Task item — Repeat the records below verbatim, and do not copy their pictures.

Records for this task —
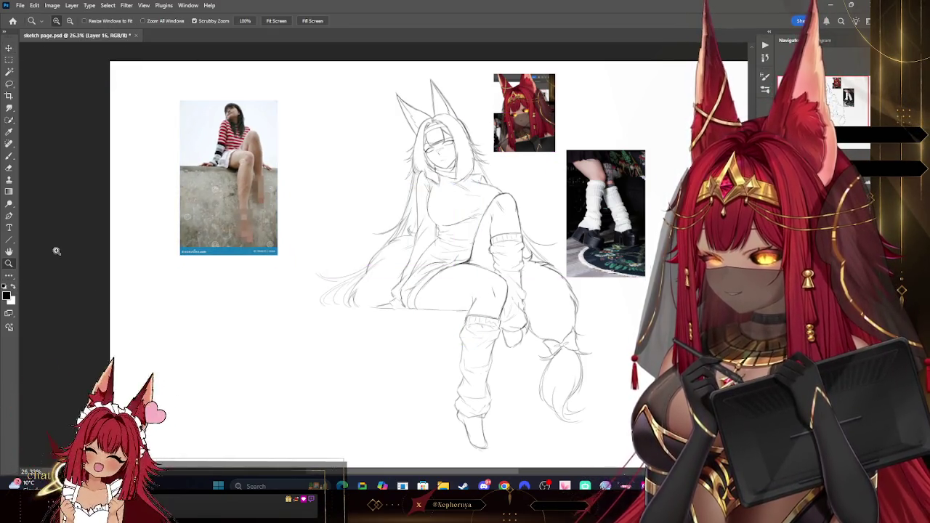
drag(614, 158, 625, 154)
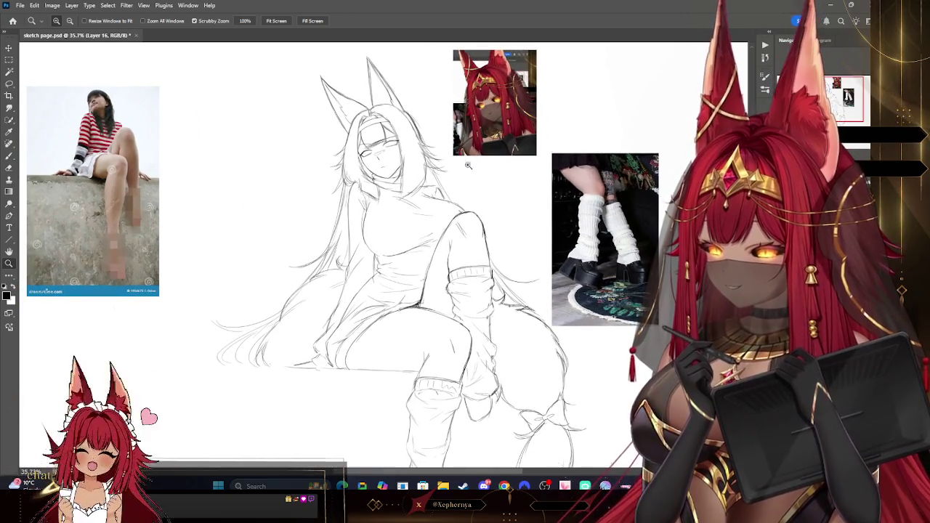
drag(468, 165, 424, 190)
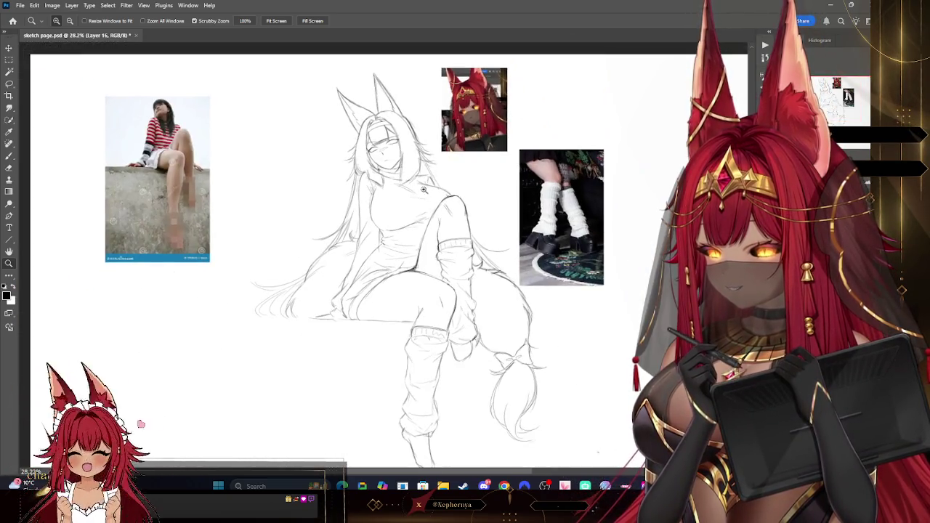
drag(414, 116, 440, 115)
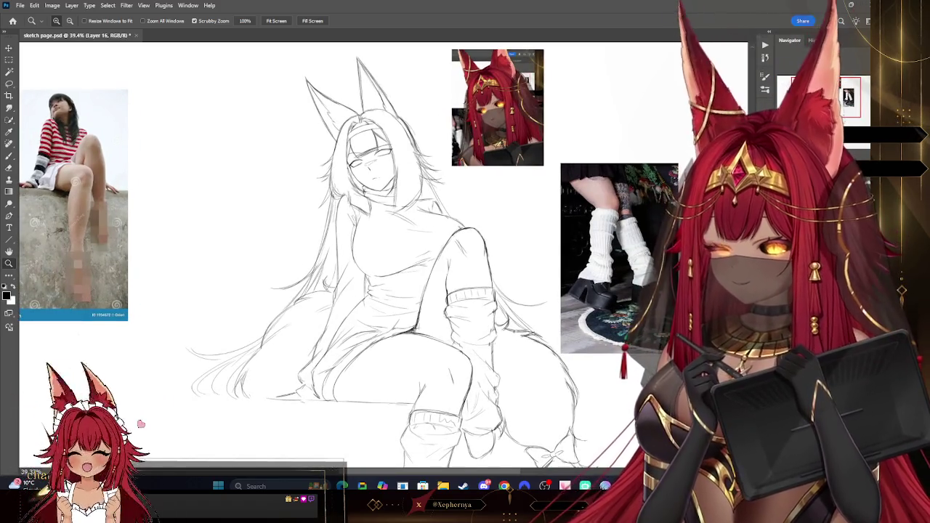
key(alt+bracketleft)
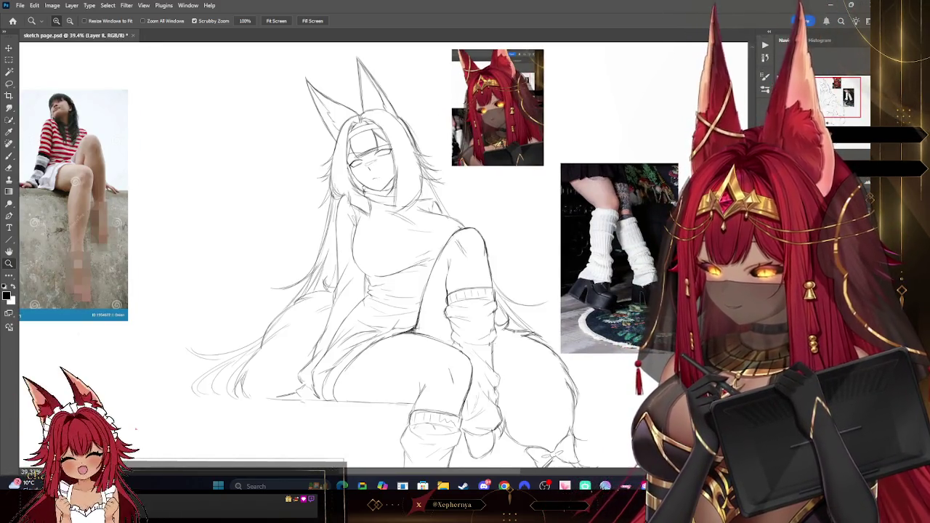
key(v)
drag(412, 207, 372, 198)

Answer to the exercise —
drag(614, 158, 625, 154)
drag(468, 165, 424, 190)
drag(414, 116, 440, 115)
key(alt+bracketleft)
key(v)
drag(412, 207, 372, 198)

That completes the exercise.